PROMPT: Retype the part of the forum thread on repair-tech pay that runs from "## randiculous (Jun" up to and including "Wish me luck!".

PASSAGE FOR REVIEW:
□ □ □ □ □ □ □
We don't send out a lot of our repairs, I'd say maybe only 1 in 20 repairs is an RMA, and that's pretty exclusively ETC, Telex (although I recently made some telex adapters so we now have the correct gear to test them in house), and Sennheiser products. All soldering repairs are done in house, and we make most of our own cable. Today I'm working on a few Mac TW1s by myself, with just a touch of guidance here and there. After those I get to try my hand on a few Robe movers next.

Any recommendations on higher level gear to work on if I get the chance?

I'd love to take classes but unfortunately can't afford them without company support or some sort of money miracle.


----------



## DuckJordan (Jun 27, 2013)

You are making less than our first day stage hands (pushing box type guys) make. Were also located in South Dakota which has a very low cost of living. Its also not hard to find the labor to do so. Granted you get benefits which could potentially cost close to $2 to $3 an hour (which would put you right where our hands are). Honestly I'd ask for a dollar raise. Yeah its not quite what the warehouse guys make but you are also in a more comfy position and get benefits that they may not receive. All this is based upon what you've told us so take with a grain of salt. A competent repair tech (not a solder monkey) should make about $16/hr without benefits in my area(with benefits take $2 off/hr).


----------



## randiculous (Jun 28, 2013)

Thanks for your help everyone, I'm going ask for a few minute to speak with my boss today about my progress, etc since today's my 90-day mark. I've got a mental list of all the things I've learned since taking this job, and I'm thinking if I go in hoping for $13 I'll be able to leave with $12 (and I'd still be low-balling what looks like a good rate for my area and duties ~14/hr). I really love this job and I'm confident that I can keep improving how our repairs department functions, especially if I keep learning new repairs at the rate I have been so far. I just hope I'm able to articulate my points well enough, negotiation has never been my strong suit. Wish me luck!


----------
□ □ □ □ □ □ □
SUPPLIED DATA:
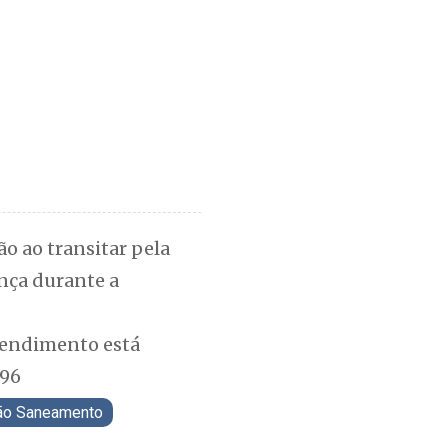
o ao transitar pela
ança durante a
atendimento está
596
ão Saneamento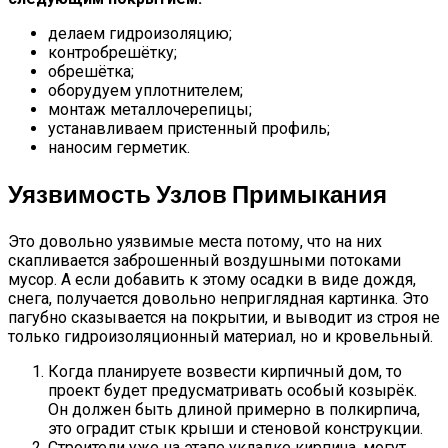
делаем гидроизоляцию;
контробрешётку;
обрешётка;
оборудуем уплотнителем;
монтаж металлочерепицы;
устанавливаем пристенный профиль;
наносим герметик.
Уязвимость Узлов Примыкания
Это довольно уязвимые места потому, что на них
скапливается заброшенный воздушными потоками
мусор. А если добавить к этому осадки в виде дождя,
снега, получается довольно неприглядная картинка. Это
пагубно сказывается на покрытии, и выводит из строя не
только гидроизоляционный материал, но и кровельный.
Когда планируете возвести кирпичный дом, то
проект будет предусматривать особый козырёк.
Он должен быть длиной примерно в полкирпича,
это оградит стык крыши и стеновой конструкции.
Строители уже на этапе укладке кирпича, могут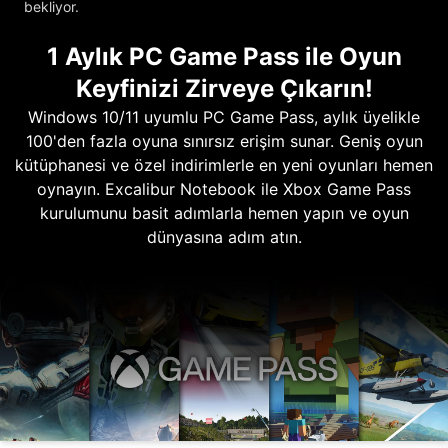
bekliyor.
1 Aylık PC Game Pass ile Oyun
Keyfinizi Zirveye Çıkarın!
Windows 10/11 uyumlu PC Game Pass, aylık üyelikle
100'den fazla oyuna sınırsız erişim sunar. Geniş oyun
kütüphanesi ve özel indirimlerle en yeni oyunları hemen
oynayın. Excalibur Notebook ile Xbox Game Pass
kurulumunu basit adımlarla hemen yapın ve oyun
dünyasına adım atın.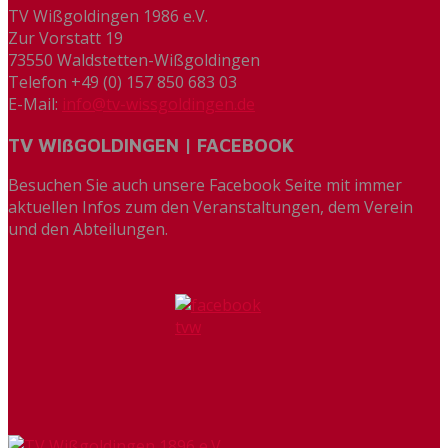
TV Wißgoldingen 1986 e.V.
Zur Vorstatt 19
73550 Waldstetten-Wißgoldingen
Telefon +49 (0) 157 850 683 03
E-Mail:
info@tv-wissgoldingen.de
TV WIßGOLDINGEN | FACEBOOK
Besuchen Sie auch unsere Facebook Seite mit immer
aktuellen Infos zum den Veranstaltungen, dem Verein
und den Abteilungen.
□ □ □ □ □ □ □
OUTPUT FOR THIS TASK:
## randiculous (Jun 28, 2013)

Thanks for your help everyone, I'm going ask for a few minute to speak with my boss today about my progress, etc since today's my 90-day mark. I've got a mental list of all the things I've learned since taking this job, and I'm thinking if I go in hoping for $13 I'll be able to leave with $12 (and I'd still be low-balling what looks like a good rate for my area and duties ~14/hr). I really love this job and I'm confident that I can keep improving how our repairs department functions, especially if I keep learning new repairs at the rate I have been so far. I just hope I'm able to articulate my points well enough, negotiation has never been my strong suit. Wish me luck!